Of all the things people people could say from the outside, platitudes about the healing power of time finally seemed the wisest. What can seem confounding is that once someone has construed something a certain way, settled on their version of the story, a dimming through forgetting is the only way that the hurt and regret it entails will dissipate. Having it out, getting things clear, becomes a useless fantasy, the dynamic that spoiled things too easily replayed.

Beginning about seven years ago, I started to buy solo albums from the early 1970s on Elektra. Next to their commercial successes with Bread, the Doors and Carly Simon, things like the Dennis Coulson LP (eponymous) must have barely sold. He was the singer from the dull English "super group" McGuinness Flint. Courtland Pickett (Fancy Dancer) was in American "one-hit wonders" Sailcat, who had been Elektra artists. Dylan-esque folk singer and "musician's musician" Paul Siebel made two records with them (Woodsmoke and Oranges, jack-knife gypsy). Also in this company - like Terry Melcher (eponymous), who worked with the Beach Boys and the Byrds, and hit rockabilly songwriter Jack Clement (All I Want To Do In Life) - Marlin Greene was an industry guy.
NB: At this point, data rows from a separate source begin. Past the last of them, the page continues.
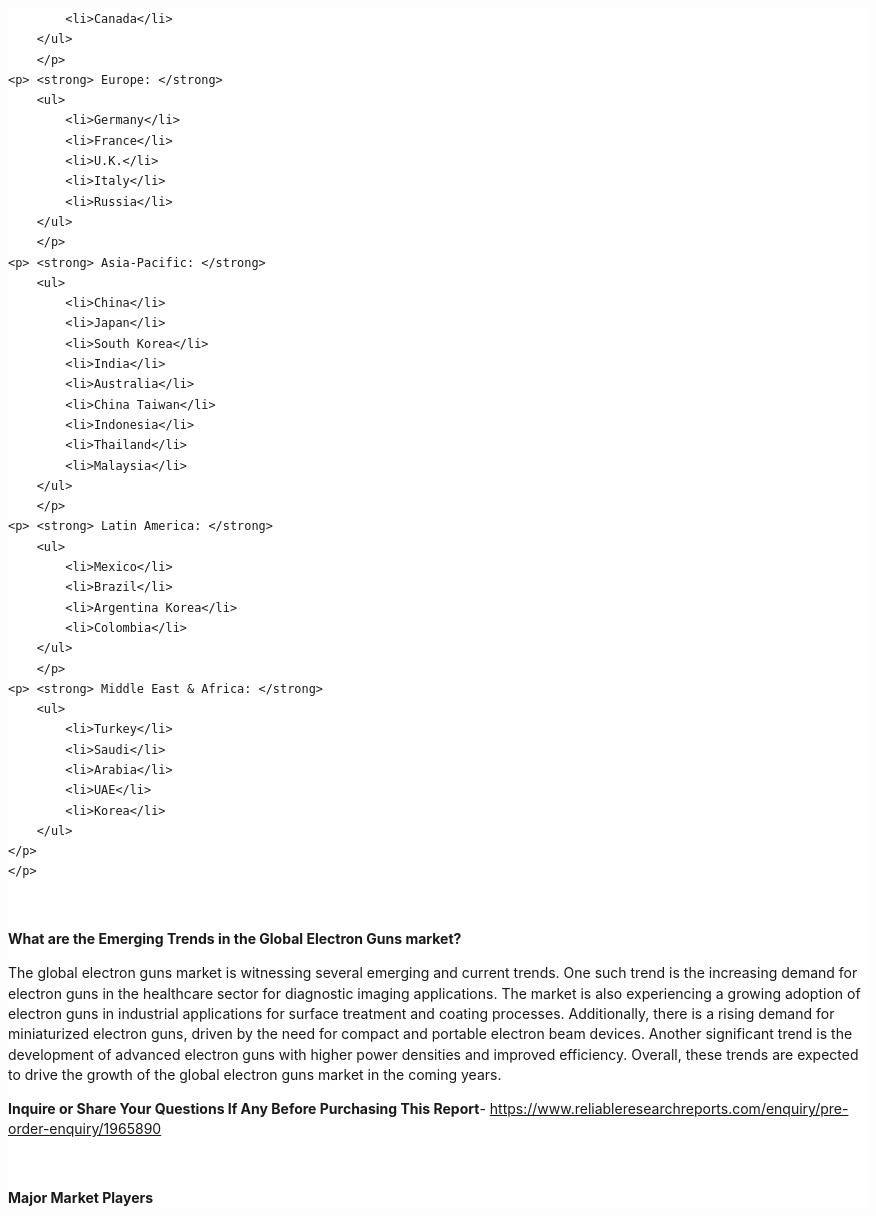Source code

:             <li>Canada</li>
        </ul>
        </p> 
    <p> <strong> Europe: </strong>
        <ul>
            <li>Germany</li>
            <li>France</li>
            <li>U.K.</li>
            <li>Italy</li>
            <li>Russia</li>
        </ul>
        </p> 
    <p> <strong> Asia-Pacific: </strong>
        <ul>
            <li>China</li>
            <li>Japan</li>
            <li>South Korea</li>
            <li>India</li>
            <li>Australia</li>
            <li>China Taiwan</li>
            <li>Indonesia</li>
            <li>Thailand</li>
            <li>Malaysia</li>
        </ul>
        </p> 
    <p> <strong> Latin America: </strong>
        <ul>
            <li>Mexico</li>
            <li>Brazil</li>
            <li>Argentina Korea</li>
            <li>Colombia</li>
        </ul>
        </p> 
    <p> <strong> Middle East & Africa: </strong>
        <ul>
            <li>Turkey</li>
            <li>Saudi</li>
            <li>Arabia</li>
            <li>UAE</li>
            <li>Korea</li>
        </ul>
    </p>
    </p>
<p>&nbsp;</p>
<p><strong>What are the Emerging Trends in the Global Electron Guns market?</strong></p>
<p><p>The global electron guns market is witnessing several emerging and current trends. One such trend is the increasing demand for electron guns in the healthcare sector for diagnostic imaging applications. The market is also experiencing a growing adoption of electron guns in industrial applications for surface treatment and coating processes. Additionally, there is a rising demand for miniaturized electron guns, driven by the need for compact and portable electron beam devices. Another significant trend is the development of advanced electron guns with higher power densities and improved efficiency. Overall, these trends are expected to drive the growth of the global electron guns market in the coming years.</p></p>
<p><strong>Inquire or Share Your Questions If Any Before Purchasing This Report</strong>- <a href="https://www.reliableresearchreports.com/enquiry/pre-order-enquiry/1965890">https://www.reliableresearchreports.com/enquiry/pre-order-enquiry/1965890</a></p>
<p>&nbsp;</p>
<p><strong>Major Market Players</strong></p>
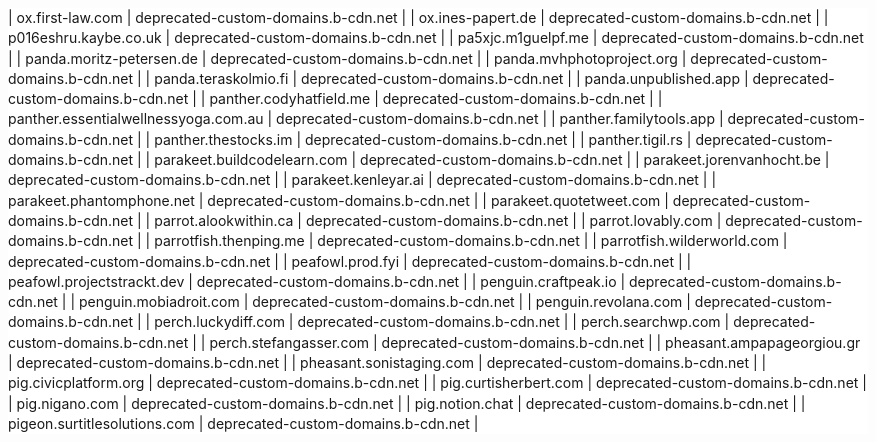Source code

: | ox.first-law.com | deprecated-custom-domains.b-cdn.net |
| ox.ines-papert.de | deprecated-custom-domains.b-cdn.net |
| p016eshru.kaybe.co.uk | deprecated-custom-domains.b-cdn.net |
| pa5xjc.m1guelpf.me | deprecated-custom-domains.b-cdn.net |
| panda.moritz-petersen.de | deprecated-custom-domains.b-cdn.net |
| panda.mvhphotoproject.org | deprecated-custom-domains.b-cdn.net |
| panda.teraskolmio.fi | deprecated-custom-domains.b-cdn.net |
| panda.unpublished.app | deprecated-custom-domains.b-cdn.net |
| panther.codyhatfield.me | deprecated-custom-domains.b-cdn.net |
| panther.essentialwellnessyoga.com.au | deprecated-custom-domains.b-cdn.net |
| panther.familytools.app | deprecated-custom-domains.b-cdn.net |
| panther.thestocks.im | deprecated-custom-domains.b-cdn.net |
| panther.tigil.rs | deprecated-custom-domains.b-cdn.net |
| parakeet.buildcodelearn.com | deprecated-custom-domains.b-cdn.net |
| parakeet.jorenvanhocht.be | deprecated-custom-domains.b-cdn.net |
| parakeet.kenleyar.ai | deprecated-custom-domains.b-cdn.net |
| parakeet.phantomphone.net | deprecated-custom-domains.b-cdn.net |
| parakeet.quotetweet.com | deprecated-custom-domains.b-cdn.net |
| parrot.alookwithin.ca | deprecated-custom-domains.b-cdn.net |
| parrot.lovably.com | deprecated-custom-domains.b-cdn.net |
| parrotfish.thenping.me | deprecated-custom-domains.b-cdn.net |
| parrotfish.wilderworld.com | deprecated-custom-domains.b-cdn.net |
| peafowl.prod.fyi | deprecated-custom-domains.b-cdn.net |
| peafowl.projectstrackt.dev | deprecated-custom-domains.b-cdn.net |
| penguin.craftpeak.io | deprecated-custom-domains.b-cdn.net |
| penguin.mobiadroit.com | deprecated-custom-domains.b-cdn.net |
| penguin.revolana.com | deprecated-custom-domains.b-cdn.net |
| perch.luckydiff.com | deprecated-custom-domains.b-cdn.net |
| perch.searchwp.com | deprecated-custom-domains.b-cdn.net |
| perch.stefangasser.com | deprecated-custom-domains.b-cdn.net |
| pheasant.ampapageorgiou.gr | deprecated-custom-domains.b-cdn.net |
| pheasant.sonistaging.com | deprecated-custom-domains.b-cdn.net |
| pig.civicplatform.org | deprecated-custom-domains.b-cdn.net |
| pig.curtisherbert.com | deprecated-custom-domains.b-cdn.net |
| pig.nigano.com | deprecated-custom-domains.b-cdn.net |
| pig.notion.chat | deprecated-custom-domains.b-cdn.net |
| pigeon.surtitlesolutions.com | deprecated-custom-domains.b-cdn.net |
He had worked with Dan Penn, and co-written "When A Man Loves A Woman" with Eddie Hinton. His lone LP, Tiptoe Past The Dragon, is not much recognised by fans or collectors, but its lost and forgotten quality adds to the appeal now for me of its wistful, gently psychedelic country rock. It comes from what seems like a turning point in the music industry, where the lesson was learned that looking after its own, and hanging onto people primarily for their musical skills was not a profitable option.

By the time he got down the coast to his friend's place the mixtape had played through several times. The anticipation of certain transitions from song to song almost made him want to keep driving to hear them through again to the end of the side. Leaving, he'd put the tape on and had to eject it straight away. A sense of significance was already too vivid, his chest splashed
with adrenaline, the stories and refrains that might narrate things too cluttering. He sat with the sound of the road for a while, before pushing it back into the player. The second side had a greater ease about it, he decided that morning, as though the decisions about what to record had achieved a better flow by that point in the tape making, at least two years ago now.
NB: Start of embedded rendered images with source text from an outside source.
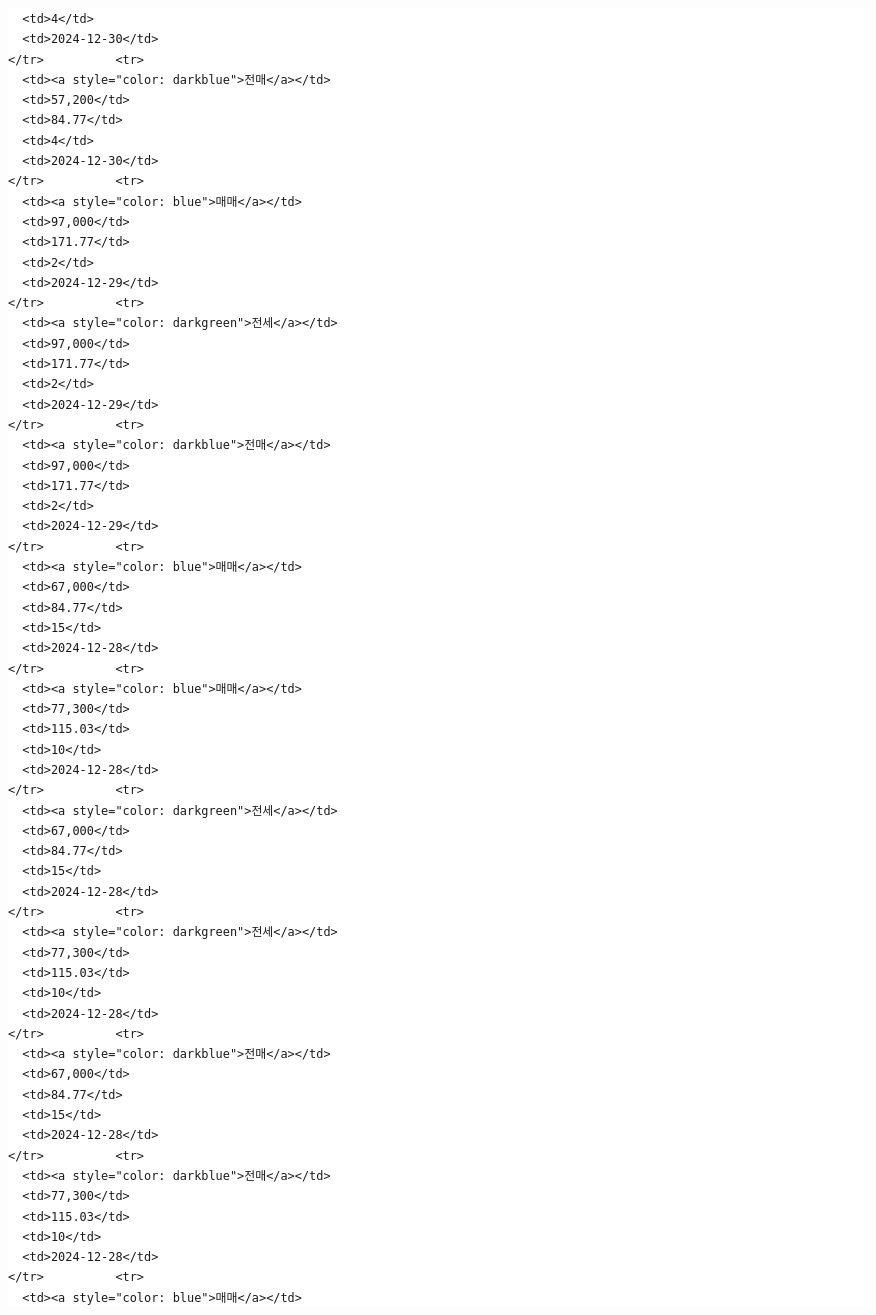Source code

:       <td>4</td>
      <td>2024-12-30</td>
    </tr>          <tr>
      <td><a style="color: darkblue">전매</a></td>
      <td>57,200</td>
      <td>84.77</td>
      <td>4</td>
      <td>2024-12-30</td>
    </tr>          <tr>
      <td><a style="color: blue">매매</a></td>
      <td>97,000</td>
      <td>171.77</td>
      <td>2</td>
      <td>2024-12-29</td>
    </tr>          <tr>
      <td><a style="color: darkgreen">전세</a></td>
      <td>97,000</td>
      <td>171.77</td>
      <td>2</td>
      <td>2024-12-29</td>
    </tr>          <tr>
      <td><a style="color: darkblue">전매</a></td>
      <td>97,000</td>
      <td>171.77</td>
      <td>2</td>
      <td>2024-12-29</td>
    </tr>          <tr>
      <td><a style="color: blue">매매</a></td>
      <td>67,000</td>
      <td>84.77</td>
      <td>15</td>
      <td>2024-12-28</td>
    </tr>          <tr>
      <td><a style="color: blue">매매</a></td>
      <td>77,300</td>
      <td>115.03</td>
      <td>10</td>
      <td>2024-12-28</td>
    </tr>          <tr>
      <td><a style="color: darkgreen">전세</a></td>
      <td>67,000</td>
      <td>84.77</td>
      <td>15</td>
      <td>2024-12-28</td>
    </tr>          <tr>
      <td><a style="color: darkgreen">전세</a></td>
      <td>77,300</td>
      <td>115.03</td>
      <td>10</td>
      <td>2024-12-28</td>
    </tr>          <tr>
      <td><a style="color: darkblue">전매</a></td>
      <td>67,000</td>
      <td>84.77</td>
      <td>15</td>
      <td>2024-12-28</td>
    </tr>          <tr>
      <td><a style="color: darkblue">전매</a></td>
      <td>77,300</td>
      <td>115.03</td>
      <td>10</td>
      <td>2024-12-28</td>
    </tr>          <tr>
      <td><a style="color: blue">매매</a></td>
Goodbyes can begin before you're aware of it. As we shared lunch, a determined enjoyment, that came from the sense of borrowed time, was like a protection to wear against the parting. Our gaiety was resolute, in an attempt to put aside the knowledge of the never again, of the no going back, of the leaving due to take place. Peeling fruit, sipping coffee, we are trying to make it OK for one another, not to dwell on things, moving in this removed but sincere way through the sequence that will end with the exchange of looks, the embraces, and then the turning away and walking out of sight.  In the same way that it creeps up on us beforehand, the goodbye will also outlast that clearly identifiable moment out in the street by the car, a hand raised to the window, as later each of us will find ourselves gone or on our own, and notice where we are, a little of us left behind, a little of us taken away.